Nodes MUST contain at least these four fields.

Future extensions MAY include additional fields. Implementations MUST preserve unrecognised fields.

Directory Nodes

A directory node has:

  • directory-contents: Index mapping String names to child DLFS nodes
  • file-contents: nil

File Nodes

A file node has:

  • directory-contents: nil
  • file-contents: Blob containing file data

Tombstones

A tombstone is a node that is neither directory nor file (both contents fields are nil).

Implementations SHOULD create tombstones on file deletion to ensure deletes propagate correctly during replication.

Implementations SHOULD support tombstone cleanup after replication completes (e.g., after a configurable retention period).

Metadata

The metadata field MAY contain:

  • nil (no metadata)
  • Any valid CVM value

Implementations MAY assign custom semantics to metadata.

Update Time

The timestamp of the last operation modifying this node.

Implementations SHOULD update timestamps on all content or metadata changes.

▸ Task 1
In the DLFS node specification above, what value do both contents fields hold in a tombstone?
▸ Task 2
Reproduce the passage of the DLFS node specification starting with "Implementations SHOULD create" and going on through "nil (no metadata)".

▸ Material shown
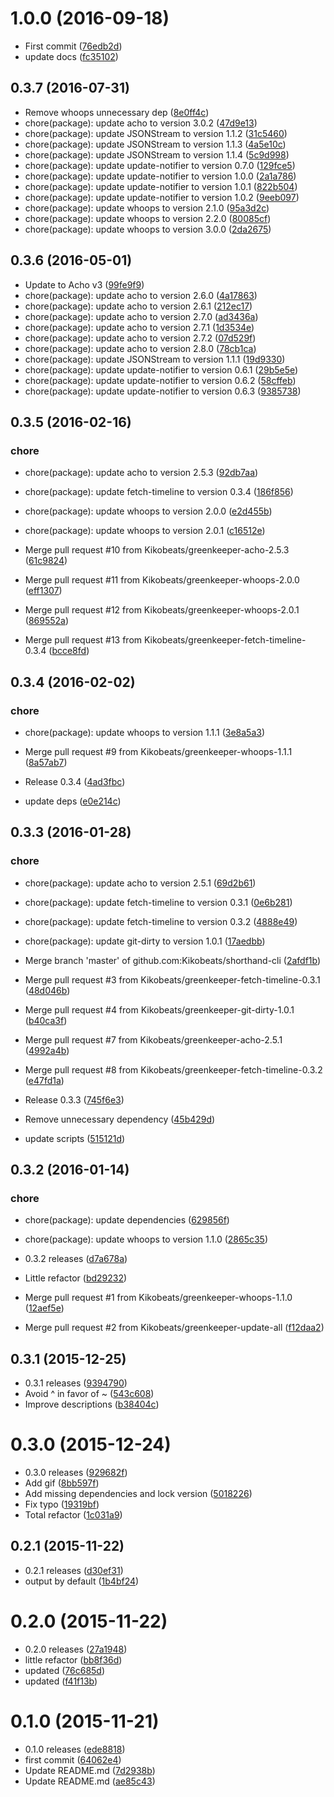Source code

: <a name="1.0.0"></a>
# 1.0.0 (2016-09-18)

* First commit ([76edb2d](https://github.com/kikobeats/shorthand-cli/commit/76edb2d))
* update docs ([fc35102](https://github.com/kikobeats/shorthand-cli/commit/fc35102))



<a name="0.3.7"></a>
## 0.3.7 (2016-07-31)

* Remove whoops unnecessary dep ([8e0ff4c](https://github.com/kikobeats/shorthand-cli/commit/8e0ff4c))
* chore(package): update acho to version 3.0.2 ([47d9e13](https://github.com/kikobeats/shorthand-cli/commit/47d9e13))
* chore(package): update JSONStream to version 1.1.2 ([31c5460](https://github.com/kikobeats/shorthand-cli/commit/31c5460))
* chore(package): update JSONStream to version 1.1.3 ([4a5e10c](https://github.com/kikobeats/shorthand-cli/commit/4a5e10c))
* chore(package): update JSONStream to version 1.1.4 ([5c9d998](https://github.com/kikobeats/shorthand-cli/commit/5c9d998))
* chore(package): update update-notifier to version 0.7.0 ([129fce5](https://github.com/kikobeats/shorthand-cli/commit/129fce5))
* chore(package): update update-notifier to version 1.0.0 ([2a1a786](https://github.com/kikobeats/shorthand-cli/commit/2a1a786))
* chore(package): update update-notifier to version 1.0.1 ([822b504](https://github.com/kikobeats/shorthand-cli/commit/822b504))
* chore(package): update update-notifier to version 1.0.2 ([9eeb097](https://github.com/kikobeats/shorthand-cli/commit/9eeb097))
* chore(package): update whoops to version 2.1.0 ([95a3d2c](https://github.com/kikobeats/shorthand-cli/commit/95a3d2c))
* chore(package): update whoops to version 2.2.0 ([80085cf](https://github.com/kikobeats/shorthand-cli/commit/80085cf))
* chore(package): update whoops to version 3.0.0 ([2da2675](https://github.com/kikobeats/shorthand-cli/commit/2da2675))



<a name="0.3.6"></a>
## 0.3.6 (2016-05-01)

* Update to Acho v3 ([99fe9f9](https://github.com/kikobeats/shorthand-cli/commit/99fe9f9))
* chore(package): update acho to version 2.6.0 ([4a17863](https://github.com/kikobeats/shorthand-cli/commit/4a17863))
* chore(package): update acho to version 2.6.1 ([212ec17](https://github.com/kikobeats/shorthand-cli/commit/212ec17))
* chore(package): update acho to version 2.7.0 ([ad3436a](https://github.com/kikobeats/shorthand-cli/commit/ad3436a))
* chore(package): update acho to version 2.7.1 ([1d3534e](https://github.com/kikobeats/shorthand-cli/commit/1d3534e))
* chore(package): update acho to version 2.7.2 ([07d529f](https://github.com/kikobeats/shorthand-cli/commit/07d529f))
* chore(package): update acho to version 2.8.0 ([78cb1ca](https://github.com/kikobeats/shorthand-cli/commit/78cb1ca))
* chore(package): update JSONStream to version 1.1.1 ([19d9330](https://github.com/kikobeats/shorthand-cli/commit/19d9330))
* chore(package): update update-notifier to version 0.6.1 ([29b5e5e](https://github.com/kikobeats/shorthand-cli/commit/29b5e5e))
* chore(package): update update-notifier to version 0.6.2 ([58cffeb](https://github.com/kikobeats/shorthand-cli/commit/58cffeb))
* chore(package): update update-notifier to version 0.6.3 ([9385738](https://github.com/kikobeats/shorthand-cli/commit/9385738))



<a name="0.3.5"></a>
## 0.3.5 (2016-02-16)


### chore

* chore(package): update acho to version 2.5.3 ([92db7aa](https://github.com/kikobeats/shorthand-cli/commit/92db7aa))
* chore(package): update fetch-timeline to version 0.3.4 ([186f856](https://github.com/kikobeats/shorthand-cli/commit/186f856))
* chore(package): update whoops to version 2.0.0 ([e2d455b](https://github.com/kikobeats/shorthand-cli/commit/e2d455b))
* chore(package): update whoops to version 2.0.1 ([c16512e](https://github.com/kikobeats/shorthand-cli/commit/c16512e))

* Merge pull request #10 from Kikobeats/greenkeeper-acho-2.5.3 ([61c9824](https://github.com/kikobeats/shorthand-cli/commit/61c9824))
* Merge pull request #11 from Kikobeats/greenkeeper-whoops-2.0.0 ([eff1307](https://github.com/kikobeats/shorthand-cli/commit/eff1307))
* Merge pull request #12 from Kikobeats/greenkeeper-whoops-2.0.1 ([869552a](https://github.com/kikobeats/shorthand-cli/commit/869552a))
* Merge pull request #13 from Kikobeats/greenkeeper-fetch-timeline-0.3.4 ([bcce8fd](https://github.com/kikobeats/shorthand-cli/commit/bcce8fd))



<a name="0.3.4"></a>
## 0.3.4 (2016-02-02)


### chore

* chore(package): update whoops to version 1.1.1 ([3e8a5a3](https://github.com/kikobeats/shorthand-cli/commit/3e8a5a3))

* Merge pull request #9 from Kikobeats/greenkeeper-whoops-1.1.1 ([8a57ab7](https://github.com/kikobeats/shorthand-cli/commit/8a57ab7))
* Release 0.3.4 ([4ad3fbc](https://github.com/kikobeats/shorthand-cli/commit/4ad3fbc))
* update deps ([e0e214c](https://github.com/kikobeats/shorthand-cli/commit/e0e214c))



<a name="0.3.3"></a>
## 0.3.3 (2016-01-28)


### chore

* chore(package): update acho to version 2.5.1 ([69d2b61](https://github.com/kikobeats/shorthand-cli/commit/69d2b61))
* chore(package): update fetch-timeline to version 0.3.1 ([0e6b281](https://github.com/kikobeats/shorthand-cli/commit/0e6b281))
* chore(package): update fetch-timeline to version 0.3.2 ([4888e49](https://github.com/kikobeats/shorthand-cli/commit/4888e49))
* chore(package): update git-dirty to version 1.0.1 ([17aedbb](https://github.com/kikobeats/shorthand-cli/commit/17aedbb))

* Merge branch 'master' of github.com:Kikobeats/shorthand-cli ([2afdf1b](https://github.com/kikobeats/shorthand-cli/commit/2afdf1b))
* Merge pull request #3 from Kikobeats/greenkeeper-fetch-timeline-0.3.1 ([48d046b](https://github.com/kikobeats/shorthand-cli/commit/48d046b))
* Merge pull request #4 from Kikobeats/greenkeeper-git-dirty-1.0.1 ([b40ca3f](https://github.com/kikobeats/shorthand-cli/commit/b40ca3f))
* Merge pull request #7 from Kikobeats/greenkeeper-acho-2.5.1 ([4992a4b](https://github.com/kikobeats/shorthand-cli/commit/4992a4b))
* Merge pull request #8 from Kikobeats/greenkeeper-fetch-timeline-0.3.2 ([e47fd1a](https://github.com/kikobeats/shorthand-cli/commit/e47fd1a))
* Release 0.3.3 ([745f6e3](https://github.com/kikobeats/shorthand-cli/commit/745f6e3))
* Remove unnecessary dependency ([45b429d](https://github.com/kikobeats/shorthand-cli/commit/45b429d))
* update scripts ([515121d](https://github.com/kikobeats/shorthand-cli/commit/515121d))



<a name="0.3.2"></a>
## 0.3.2 (2016-01-14)


### chore

* chore(package): update dependencies ([629856f](https://github.com/kikobeats/shorthand-cli/commit/629856f))
* chore(package): update whoops to version 1.1.0 ([2865c35](https://github.com/kikobeats/shorthand-cli/commit/2865c35))

* 0.3.2 releases ([d7a678a](https://github.com/kikobeats/shorthand-cli/commit/d7a678a))
* Little refactor ([bd29232](https://github.com/kikobeats/shorthand-cli/commit/bd29232))
* Merge pull request #1 from Kikobeats/greenkeeper-whoops-1.1.0 ([12aef5e](https://github.com/kikobeats/shorthand-cli/commit/12aef5e))
* Merge pull request #2 from Kikobeats/greenkeeper-update-all ([f12daa2](https://github.com/kikobeats/shorthand-cli/commit/f12daa2))



<a name="0.3.1"></a>
## 0.3.1 (2015-12-25)


* 0.3.1 releases ([9394790](https://github.com/kikobeats/shorthand-cli/commit/9394790))
* Avoid ^ in favor of ~ ([543c608](https://github.com/kikobeats/shorthand-cli/commit/543c608))
* Improve descriptions ([b38404c](https://github.com/kikobeats/shorthand-cli/commit/b38404c))



<a name="0.3.0"></a>
# 0.3.0 (2015-12-24)


* 0.3.0 releases ([929682f](https://github.com/kikobeats/shorthand-cli/commit/929682f))
* Add gif ([8bb597f](https://github.com/kikobeats/shorthand-cli/commit/8bb597f))
* Add missing dependencies and lock version ([5018226](https://github.com/kikobeats/shorthand-cli/commit/5018226))
* Fix typo ([19319bf](https://github.com/kikobeats/shorthand-cli/commit/19319bf))
* Total refactor ([1c031a9](https://github.com/kikobeats/shorthand-cli/commit/1c031a9))



<a name="0.2.1"></a>
## 0.2.1 (2015-11-22)


* 0.2.1 releases ([d30ef31](https://github.com/kikobeats/shorthand-cli/commit/d30ef31))
* output by default ([1b4bf24](https://github.com/kikobeats/shorthand-cli/commit/1b4bf24))



<a name="0.2.0"></a>
# 0.2.0 (2015-11-22)


* 0.2.0 releases ([27a1948](https://github.com/kikobeats/shorthand-cli/commit/27a1948))
* little refactor ([bb8f36d](https://github.com/kikobeats/shorthand-cli/commit/bb8f36d))
* updated ([76c685d](https://github.com/kikobeats/shorthand-cli/commit/76c685d))
* updated ([f41f13b](https://github.com/kikobeats/shorthand-cli/commit/f41f13b))



<a name="0.1.0"></a>
# 0.1.0 (2015-11-21)


* 0.1.0 releases ([ede8818](https://github.com/kikobeats/shorthand-cli/commit/ede8818))
* first commit ([64062e4](https://github.com/kikobeats/shorthand-cli/commit/64062e4))
* Update README.md ([7d2938b](https://github.com/kikobeats/shorthand-cli/commit/7d2938b))
* Update README.md ([ae85c43](https://github.com/kikobeats/shorthand-cli/commit/ae85c43))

▸ Your solution 1
Both contents fields are nil.

▸ Your solution 2
Implementations SHOULD create tombstones on file deletion to ensure deletes propagate correctly during replication.

Implementations SHOULD support tombstone cleanup after replication completes (e.g., after a configurable retention period).

Metadata

The metadata field MAY contain:

  • nil (no metadata)